=== ENTRIES SHOWN ===
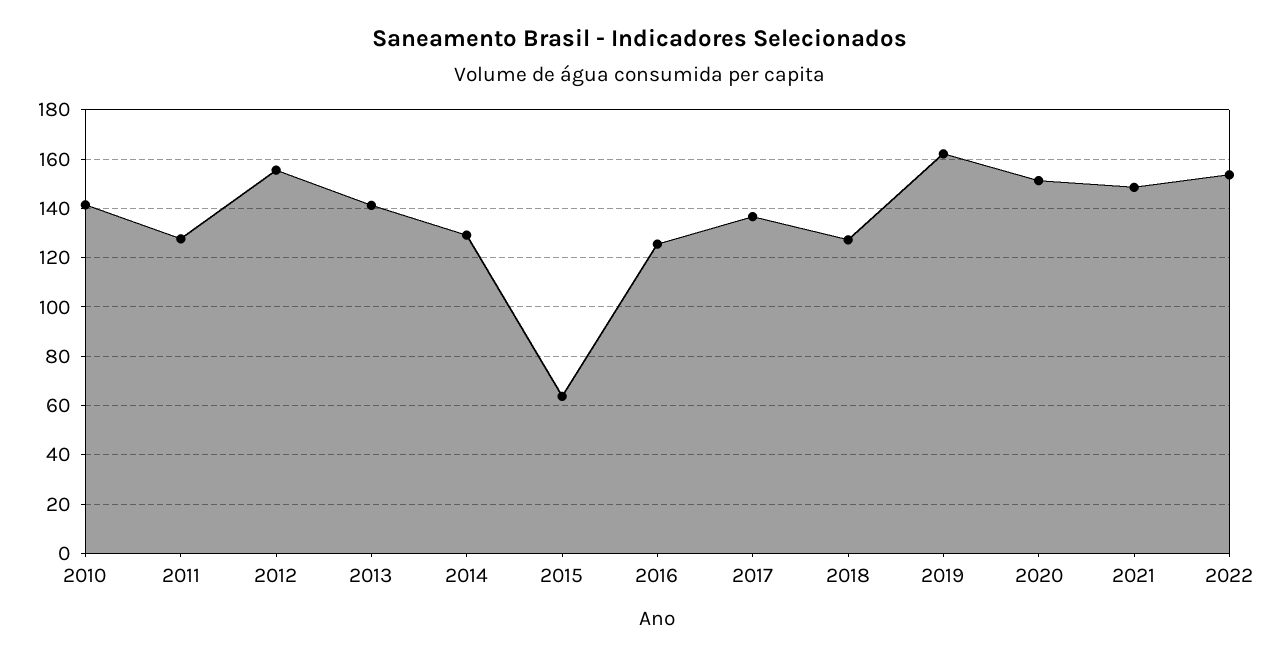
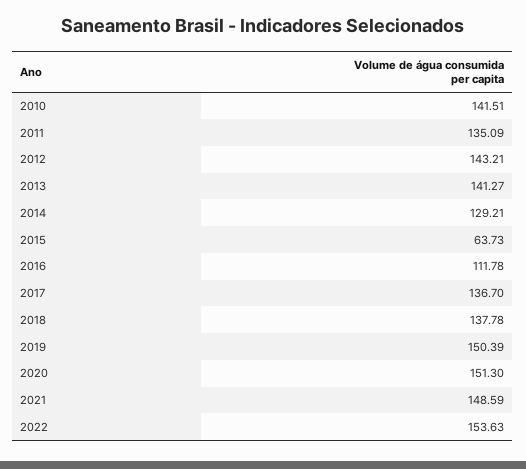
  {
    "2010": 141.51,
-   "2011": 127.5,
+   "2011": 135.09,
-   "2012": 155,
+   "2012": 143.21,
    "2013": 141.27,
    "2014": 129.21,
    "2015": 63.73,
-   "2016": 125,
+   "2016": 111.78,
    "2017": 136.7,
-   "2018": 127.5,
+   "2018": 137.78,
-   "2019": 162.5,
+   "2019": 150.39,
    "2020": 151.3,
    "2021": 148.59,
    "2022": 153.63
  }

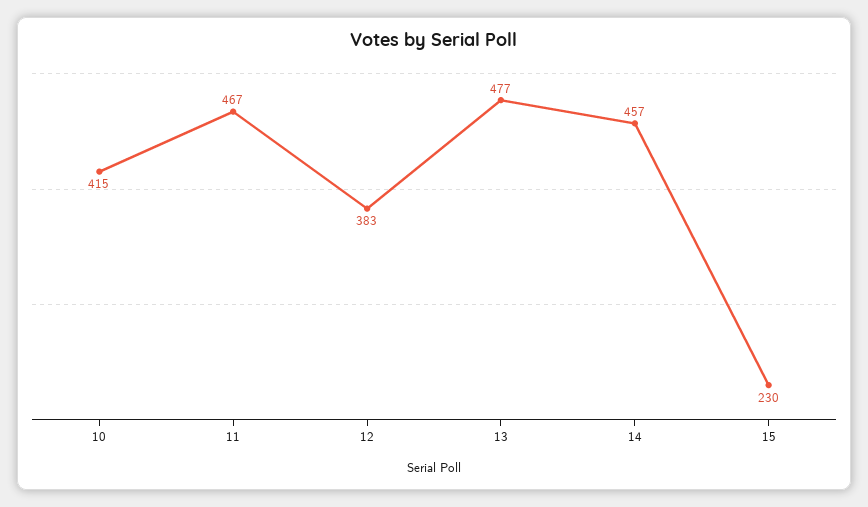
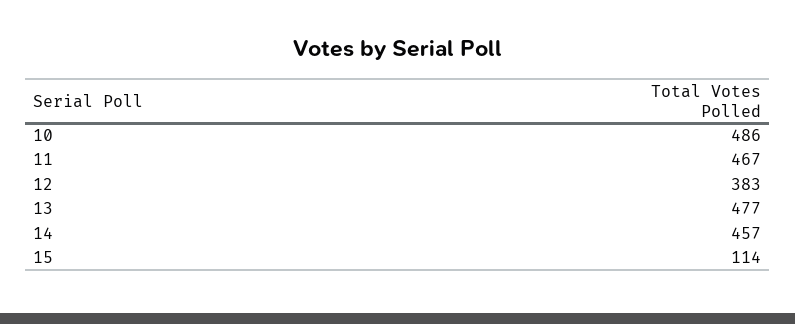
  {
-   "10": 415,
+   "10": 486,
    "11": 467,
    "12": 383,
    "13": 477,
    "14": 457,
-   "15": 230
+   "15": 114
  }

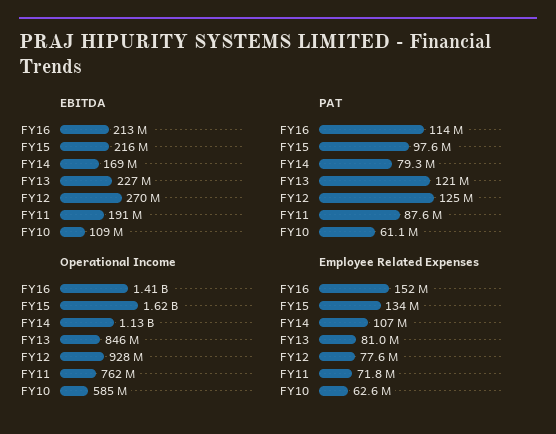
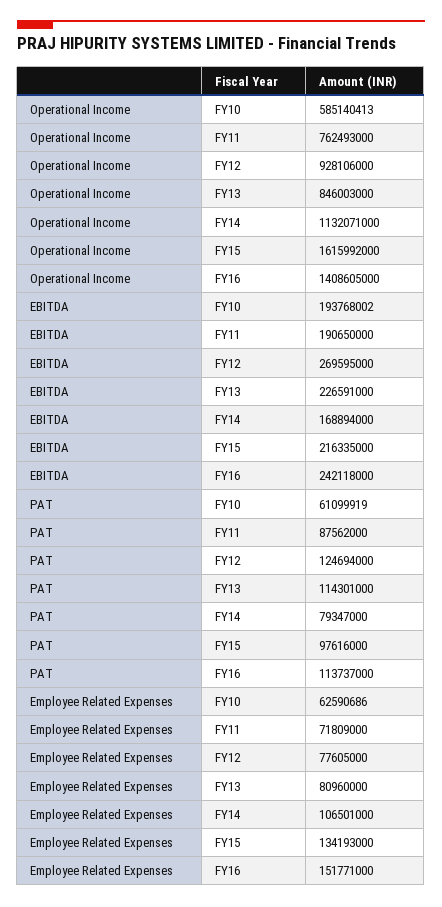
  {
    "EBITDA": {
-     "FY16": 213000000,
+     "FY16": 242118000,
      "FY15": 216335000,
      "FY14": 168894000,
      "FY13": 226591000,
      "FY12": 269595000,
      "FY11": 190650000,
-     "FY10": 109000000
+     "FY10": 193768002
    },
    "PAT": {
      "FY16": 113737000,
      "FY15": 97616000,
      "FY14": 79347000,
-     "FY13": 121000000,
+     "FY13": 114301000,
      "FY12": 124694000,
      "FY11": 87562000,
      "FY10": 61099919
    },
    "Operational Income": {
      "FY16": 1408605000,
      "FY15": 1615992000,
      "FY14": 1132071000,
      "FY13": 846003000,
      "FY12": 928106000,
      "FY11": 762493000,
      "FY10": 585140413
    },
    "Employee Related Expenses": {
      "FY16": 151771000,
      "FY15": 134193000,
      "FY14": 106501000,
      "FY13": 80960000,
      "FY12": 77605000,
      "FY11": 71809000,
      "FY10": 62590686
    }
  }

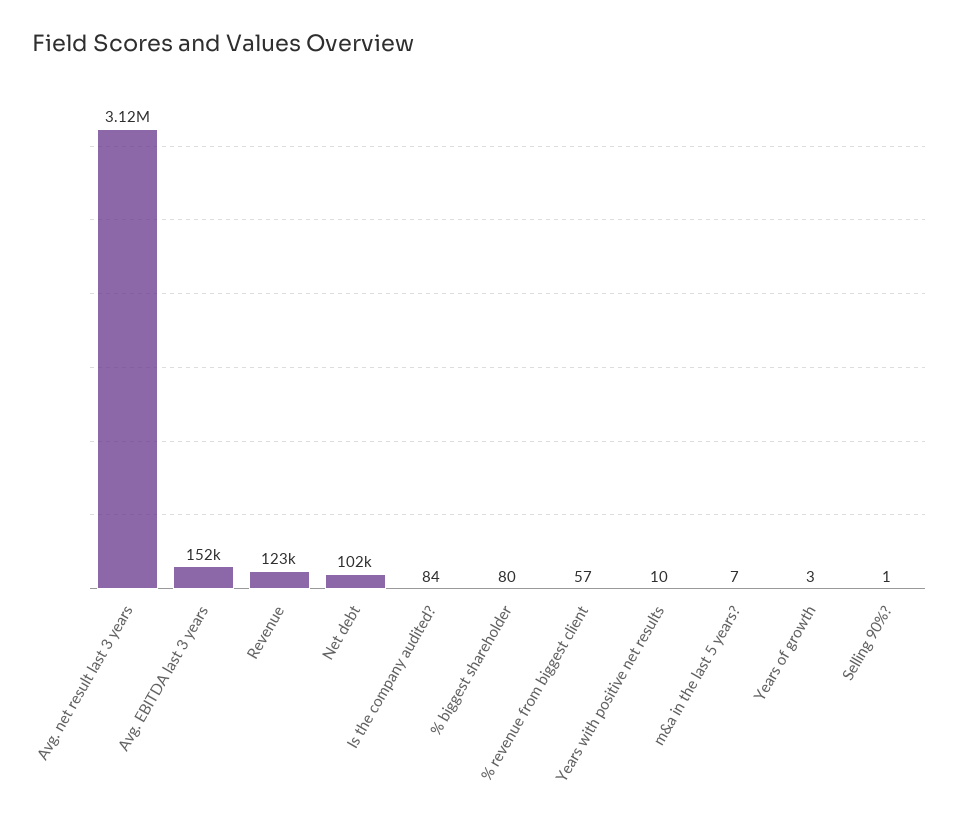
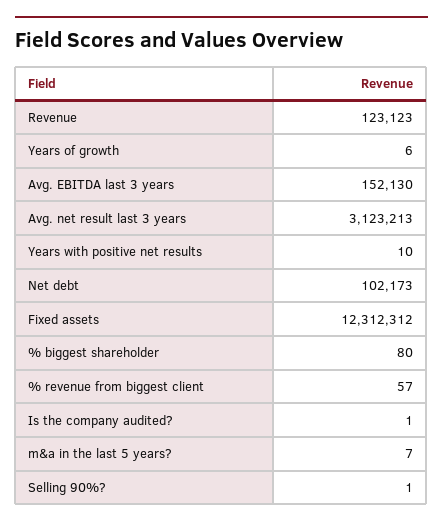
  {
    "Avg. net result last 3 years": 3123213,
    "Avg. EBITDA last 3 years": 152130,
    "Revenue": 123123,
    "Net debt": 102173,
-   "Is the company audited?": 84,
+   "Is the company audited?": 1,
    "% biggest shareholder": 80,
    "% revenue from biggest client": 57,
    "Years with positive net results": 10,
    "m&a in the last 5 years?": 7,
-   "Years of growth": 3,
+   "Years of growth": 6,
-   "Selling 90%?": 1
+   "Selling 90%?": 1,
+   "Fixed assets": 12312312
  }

=== TASK TO COMPLETE ===
Copy the entries exactly. Leave out the images.

=== WRITTEN REPLY ===
  {
    "2010": 141.51,
-   "2011": 127.5,
+   "2011": 135.09,
-   "2012": 155,
+   "2012": 143.21,
    "2013": 141.27,
    "2014": 129.21,
    "2015": 63.73,
-   "2016": 125,
+   "2016": 111.78,
    "2017": 136.7,
-   "2018": 127.5,
+   "2018": 137.78,
-   "2019": 162.5,
+   "2019": 150.39,
    "2020": 151.3,
    "2021": 148.59,
    "2022": 153.63
  }

  {
-   "10": 415,
+   "10": 486,
    "11": 467,
    "12": 383,
    "13": 477,
    "14": 457,
-   "15": 230
+   "15": 114
  }

  {
    "EBITDA": {
-     "FY16": 213000000,
+     "FY16": 242118000,
      "FY15": 216335000,
      "FY14": 168894000,
      "FY13": 226591000,
      "FY12": 269595000,
      "FY11": 190650000,
-     "FY10": 109000000
+     "FY10": 193768002
    },
    "PAT": {
      "FY16": 113737000,
      "FY15": 97616000,
      "FY14": 79347000,
-     "FY13": 121000000,
+     "FY13": 114301000,
      "FY12": 124694000,
      "FY11": 87562000,
      "FY10": 61099919
    },
    "Operational Income": {
      "FY16": 1408605000,
      "FY15": 1615992000,
      "FY14": 1132071000,
      "FY13": 846003000,
      "FY12": 928106000,
      "FY11": 762493000,
      "FY10": 585140413
    },
    "Employee Related Expenses": {
      "FY16": 151771000,
      "FY15": 134193000,
      "FY14": 106501000,
      "FY13": 80960000,
      "FY12": 77605000,
      "FY11": 71809000,
      "FY10": 62590686
    }
  }

  {
    "Avg. net result last 3 years": 3123213,
    "Avg. EBITDA last 3 years": 152130,
    "Revenue": 123123,
    "Net debt": 102173,
-   "Is the company audited?": 84,
+   "Is the company audited?": 1,
    "% biggest shareholder": 80,
    "% revenue from biggest client": 57,
    "Years with positive net results": 10,
    "m&a in the last 5 years?": 7,
-   "Years of growth": 3,
+   "Years of growth": 6,
-   "Selling 90%?": 1
+   "Selling 90%?": 1,
+   "Fixed assets": 12312312
  }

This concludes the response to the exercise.